I think I failed to specifically comment on this case.  In light of Atlantic Radiology, we now have a difference of opinion between the courts.

“In the papers submitted in support of its motion, defendant admitted receiving plaintiff’s claim form. In an affirmation, defendant’s counsel established that an initial EUO scheduling letter had been timely mailed to plaintiff’s assignor (see Vincent’s Hosp. of Richmond v Government Empls. Ins. Co., 50 AD3d 1123, 857 N.Y.S.2d 211 [2008]; 11 NYCRR 65-3.5 [b]), but further demonstrated that the follow-up EUO scheduling letter had not been timely mailed (see 11 NYCRR 65-3.6 [b]).  Contrary to defendant’s contention, 11 NYCRR 65-3.8 [l] specifically states that it does not apply to follow-up requests for verification. As a result, because defendant’s follow-up EUO scheduling letter was untimely, the NF-10 denial of claim form which defendant eventually sent was untimely

No need to send letter to attorney January 19, 2018

Recover Med. Servs., P.C. v Ameriprise Ins. Co.,  2017 NY Slip Op 51892(U)(App. Term 2d Dept. 2017)

Upon review of my blog, I failed to note this case.
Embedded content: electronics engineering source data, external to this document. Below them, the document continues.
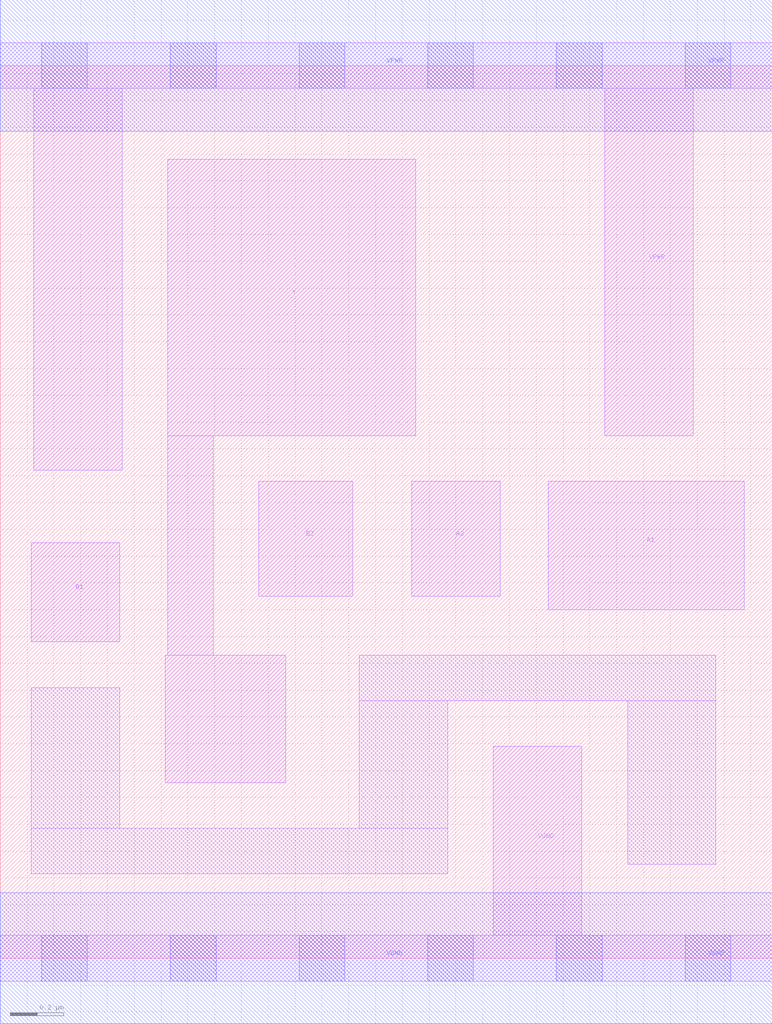
<source format=lef>
# Copyright 2020 The SkyWater PDK Authors
#
# Licensed under the Apache License, Version 2.0 (the "License");
# you may not use this file except in compliance with the License.
# You may obtain a copy of the License at
#
#     https://www.apache.org/licenses/LICENSE-2.0
#
# Unless required by applicable law or agreed to in writing, software
# distributed under the License is distributed on an "AS IS" BASIS,
# WITHOUT WARRANTIES OR CONDITIONS OF ANY KIND, either express or implied.
# See the License for the specific language governing permissions and
# limitations under the License.
#
# SPDX-License-Identifier: Apache-2.0

VERSION 5.7 ;
  NAMESCASESENSITIVE ON ;
  NOWIREEXTENSIONATPIN ON ;
  DIVIDERCHAR "/" ;
  BUSBITCHARS "[]" ;
UNITS
  DATABASE MICRONS 200 ;
END UNITS
MACRO sky130_fd_sc_hs__o22ai_1
  CLASS CORE ;
  SOURCE USER ;
  FOREIGN sky130_fd_sc_hs__o22ai_1 ;
  ORIGIN  0.000000  0.000000 ;
  SIZE  2.880000 BY  3.330000 ;
  SYMMETRY X Y ;
  SITE unit ;
  PIN A1
    ANTENNAGATEAREA  0.279000 ;
    DIRECTION INPUT ;
    USE SIGNAL ;
    PORT
      LAYER li1 ;
        RECT 2.045000 1.300000 2.775000 1.780000 ;
    END
  END A1
  PIN A2
    ANTENNAGATEAREA  0.279000 ;
    DIRECTION INPUT ;
    USE SIGNAL ;
    PORT
      LAYER li1 ;
        RECT 1.535000 1.350000 1.865000 1.780000 ;
    END
  END A2
  PIN B1
    ANTENNAGATEAREA  0.279000 ;
    DIRECTION INPUT ;
    USE SIGNAL ;
    PORT
      LAYER li1 ;
        RECT 0.115000 1.180000 0.445000 1.550000 ;
    END
  END B1
  PIN B2
    ANTENNAGATEAREA  0.279000 ;
    DIRECTION INPUT ;
    USE SIGNAL ;
    PORT
      LAYER li1 ;
        RECT 0.965000 1.350000 1.315000 1.780000 ;
    END
  END B2
  PIN Y
    ANTENNADIFFAREA  0.895900 ;
    DIRECTION OUTPUT ;
    USE SIGNAL ;
    PORT
      LAYER li1 ;
        RECT 0.615000 0.655000 1.065000 1.130000 ;
        RECT 0.625000 1.130000 0.795000 1.950000 ;
        RECT 0.625000 1.950000 1.550000 2.980000 ;
    END
  END Y
  PIN VGND
    DIRECTION INOUT ;
    USE GROUND ;
    PORT
      LAYER li1 ;
        RECT 0.000000 -0.085000 2.880000 0.085000 ;
        RECT 1.840000  0.085000 2.170000 0.790000 ;
      LAYER mcon ;
        RECT 0.155000 -0.085000 0.325000 0.085000 ;
        RECT 0.635000 -0.085000 0.805000 0.085000 ;
        RECT 1.115000 -0.085000 1.285000 0.085000 ;
        RECT 1.595000 -0.085000 1.765000 0.085000 ;
        RECT 2.075000 -0.085000 2.245000 0.085000 ;
        RECT 2.555000 -0.085000 2.725000 0.085000 ;
      LAYER met1 ;
        RECT 0.000000 -0.245000 2.880000 0.245000 ;
    END
  END VGND
  PIN VPWR
    DIRECTION INOUT ;
    USE POWER ;
    PORT
      LAYER li1 ;
        RECT 0.000000 3.245000 2.880000 3.415000 ;
        RECT 0.125000 1.820000 0.455000 3.245000 ;
        RECT 2.255000 1.950000 2.585000 3.245000 ;
      LAYER mcon ;
        RECT 0.155000 3.245000 0.325000 3.415000 ;
        RECT 0.635000 3.245000 0.805000 3.415000 ;
        RECT 1.115000 3.245000 1.285000 3.415000 ;
        RECT 1.595000 3.245000 1.765000 3.415000 ;
        RECT 2.075000 3.245000 2.245000 3.415000 ;
        RECT 2.555000 3.245000 2.725000 3.415000 ;
      LAYER met1 ;
        RECT 0.000000 3.085000 2.880000 3.575000 ;
    END
  END VPWR
  OBS
    LAYER li1 ;
      RECT 0.115000 0.315000 1.670000 0.485000 ;
      RECT 0.115000 0.485000 0.445000 1.010000 ;
      RECT 1.340000 0.485000 1.670000 0.960000 ;
      RECT 1.340000 0.960000 2.670000 1.130000 ;
      RECT 2.340000 0.350000 2.670000 0.960000 ;
  END
END sky130_fd_sc_hs__o22ai_1

</source>
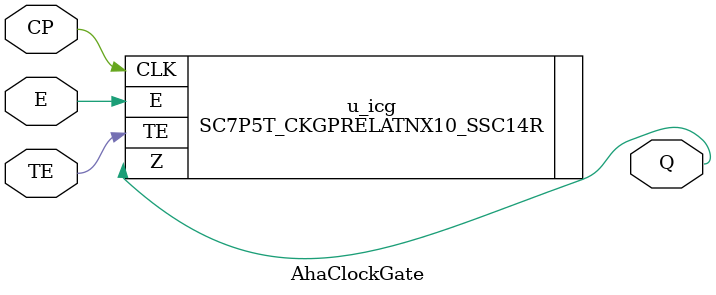
<source format=v>

module AhaClockGate (
    input   wire            TE,
    input   wire            E,
    input   wire            CP,
    output  wire            Q
);
    // Instantiate ICG cell here
    SC7P5T_CKGPRELATNX10_SSC14R u_icg (
        .TE                     (TE),
        .E                      (E),
        .CLK                    (CP),
        .Z                      (Q)
    );
endmodule

</source>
With respect to the remaining three bills, there is no merit to plaintiff’s argument that, pursuant to 11 NYCRR 65-3.6 (b), defendant was required to send plaintiff’s attorney a delay letter upon sending the follow-up EUO scheduling letter to plaintiff. The requirement to send a delay letter arises only where the verification is sought from a person or entity other than the plaintiff (see Advantage Radiology, P.C. v Nationwide Mut. Ins. Co., 55 Misc 3d 91, 53 N.Y.S.3d 452 [App Term, 2d Dept, 9th & 10th Jud Dists 2017]; see also GNK Med. Supply, Inc. v Tri-State Consumer Ins. Co., 37 Misc 3d 138[A], 964 N.Y.S.2d 59, 2012 NY Slip Op 52195[U] [App Term, 1st Dept 2012]). Here, where defendant sought plaintiff’s EUO, there was no such requirement.”

This case is just an off shoot of Advantage Radiology.

Verification issues January 19, 2018

Atlantic Radiology Imaging, P.C. v Travelers Prop. Cas. Co. of Am., 2018 NY Slip Op 50053(U)(App. Term 1st Dept. 2018)

“It being undisputed on this record that plaintiff failed to fully respond to the defendant-insurer’s verification requests, defendant established its prima facie entitlement to summary judgment dismissing the underlying first-party no-fault claims as premature (see St. Vincent Med. Care, P.C. v. Country Wide Ins. Co., 80 AD3d 599, 600 [2011]). Even accepting plaintiff’s speculative assertion that defendant’s followup verification request was issued two days beyond the 10-day period prescribed by the regulation (see 11 NYCRR 65-3.6), this does not, under the circumstances here presented, deprive defendant of the benefit of the tolling of the 30-day period during which an insurer must pay or deny the claim (see Infinity Health Prods., Ltd. v Eveready Ins. Co., 67 AD3d 862 [2009]; Triangle R Inc. v Praetorian Ins. Co., 30 Misc 3d 129[A], 2010 NY Slip Op 52294[U] [App Term, 1st Dept 2010]).”

Two points to be fleshed out here.  First, all verification was not received.  Problem.  Second, the follow-up can be late without consequence.  I sense divergence from the Second Department (AT).

Initially, a late follow-up according to the AT second department eliminated the toll.  The AT First says otherwise.

Second, how do you harmonize the line of AT 2nd cases saying that the affidavit of compliance with verification is sufficient whereas this case which seems to look for record support regarding received verification?